As a kid in northern Wyoming, I watched my dad dump a five-gallon bucket of Powder River Basin coal into the heater in our living room every winter night before bed. I'd lean against the stove in my jammies, enjoying its warmth while a blizzard rattled the chimney pipe. Though most Americans never hear coal clatter into the hopper of a stoker, they do reap the benefits of the electricity produced when it is burned.

About 22 percent of US electricity came from Powder River Basin coal in 2008, according to the Energy Information Administration, flowing into homes from New Jersey to Oregon.  Production from the basin – located in northeastern Wyoming and southeastern Montana – currently accounts for about 42 percent of domestic coal and continues to increase. One analysis suggests the PRB holds a 400-year supply. Now, a coalition of conservation groups is trying to hold the federal government accountable for the climate change impacts of producing – and burning – all that coal.

On Tuesday, July 13 Defenders of Wildlife, WildEarth Guardians, and the Sierra Club sued Secretary of Interior Ken Salazar and Director of the Bureau of Land Management Bob Abbey to stop the proposed leasing of 400 million tons of coal in Powder River Basin’s West Antelope II mine. The groups argue that the BLM didn't adequately analyze the climate change impacts that would result, writing "When burned, the coal will release more than 740 million tons of carbon dioxide, the amount released every year by over 127.5 million passenger vehicles."

This lawsuit is "the first time the Interior Department has been taken to task over the global warming impacts of coal mining," says Jeremy Nichols, Climate and Energy Program Director for WildEarth Guardians. "We need a future without coal at some point and we need to start planning for that."

During a visit to Wyoming last week, BLM Director Abbey noted the importance of considering climate change impacts when developing coal resources, and the Final Environmental Impact Statement for the West Antelope II coal leases describes how climate change around the West is forecasted to cause invasive species to spread, wildfires to intensify, and biodiversity to decrease, among other problems.
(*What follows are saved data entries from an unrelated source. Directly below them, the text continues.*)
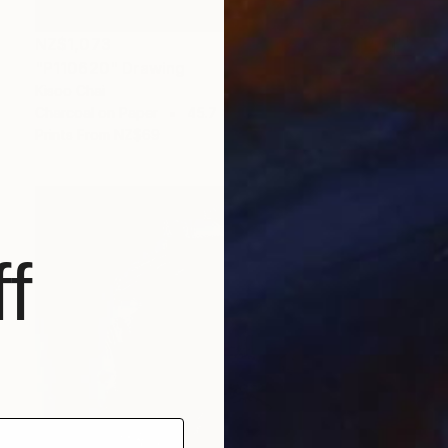
NZ$1,073
"P110620" Drawing
Kisoo Chai
Charcoal on Paper
45.7 x 61 cm
Prints From
NZ$69
f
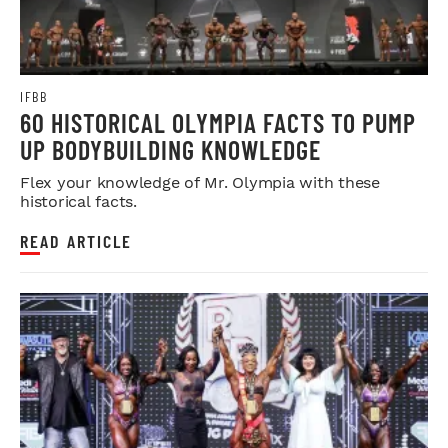
IFBB
60 HISTORICAL OLYMPIA FACTS TO PUMP
UP BODYBUILDING KNOWLEDGE
Flex your knowledge of Mr. Olympia with these
historical facts.
READ ARTICLE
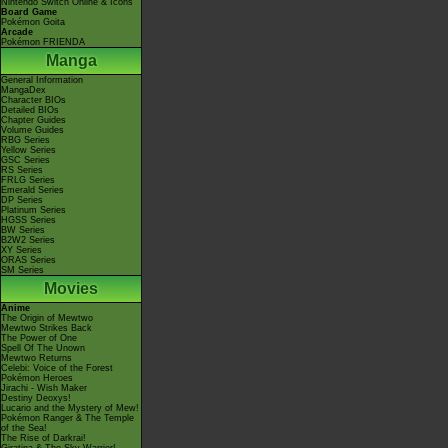
Nintendo Switch Online & Icons
Board Game
Pokémon Goita
Arcade
Pokémon FRIENDA
Manga
General Information
MangaDex
Character BIOs
Detailed BIOs
Chapter Guides
Volume Guides
RBG Series
Yellow Series
GSC Series
RS Series
FRLG Series
Emerald Series
DP Series
Platinum Series
HGSS Series
BW Series
B2W2 Series
XY Series
ORAS Series
SM Series
Movies
Anime
The Origin of Mewtwo
Mewtwo Strikes Back
The Power of One
Spell Of The Unown
Mewtwo Returns
Celebi: Voice of the Forest
Pokémon Heroes
Jirachi - Wish Maker
Destiny Deoxys!
Lucario and the Mystery of Mew!
Pokémon Ranger & The Temple
of the Sea!
The Rise of Darkrai!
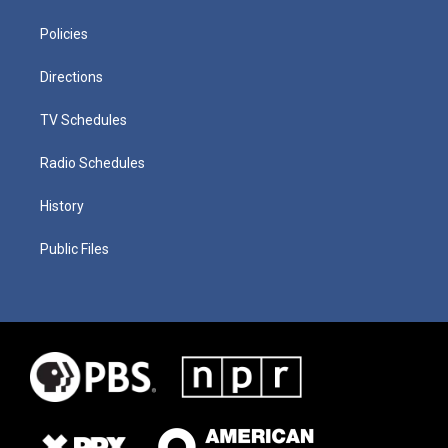
Policies
Directions
TV Schedules
Radio Schedules
History
Public Files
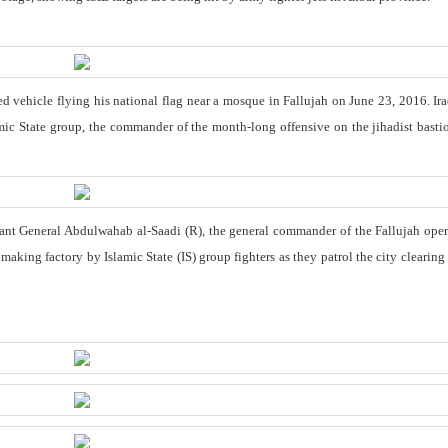
ed vehicle flying his national flag near a mosque in Fallujah on June 23, 2016. Ira
mic State group, the commander of the month-long offensive on the jihadist bastio
nt General Abdulwahab al-Saadi (R), the general commander of the Fallujah oper
king factory by Islamic State (IS) group fighters as they patrol the city clearing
But the FEIS forewent specifically analyzing climate change impacts of the mining leases, stating, "It is not possible to project the level of CO2 emissions that burning the coal in the West Antelope II Lease-by-Application tract would produce."

And earlier this winter, the BLM responded to the conservation groups by writing, "Since there are no tools available to quantify incremental climate changes associated with these greenhouse gas emissions, the analysis cannot reach conclusions as to the extent or significance of the emissions on global climate."

So does the lawsuit have a snowball's chance in hell of succeeding? "It's an evolving area of law. Courts are just beginning to take up this issue so it's hard to predict," says Professor John Leshy at Hastings College of Law in San Francisco. "It's a nice argument, but if the coal is burned, how much would it really contribute to global carbon emissions?"

Nichols notes that there has been a lot of pressure to regulate carbon emissions at the consumption stage, such as by putting pressure on power plants to operate cleaner, but says it's important to address the source of those greenhouse gases, the mines the coal is coming from: "We are going after the heart of the beast. If we can't get a handle on the global warming impact of coal in our biggest supply area, we have to start changing things," says Nichols. "Secretary Salazar has a real opportunity here to put his money where his mouth is."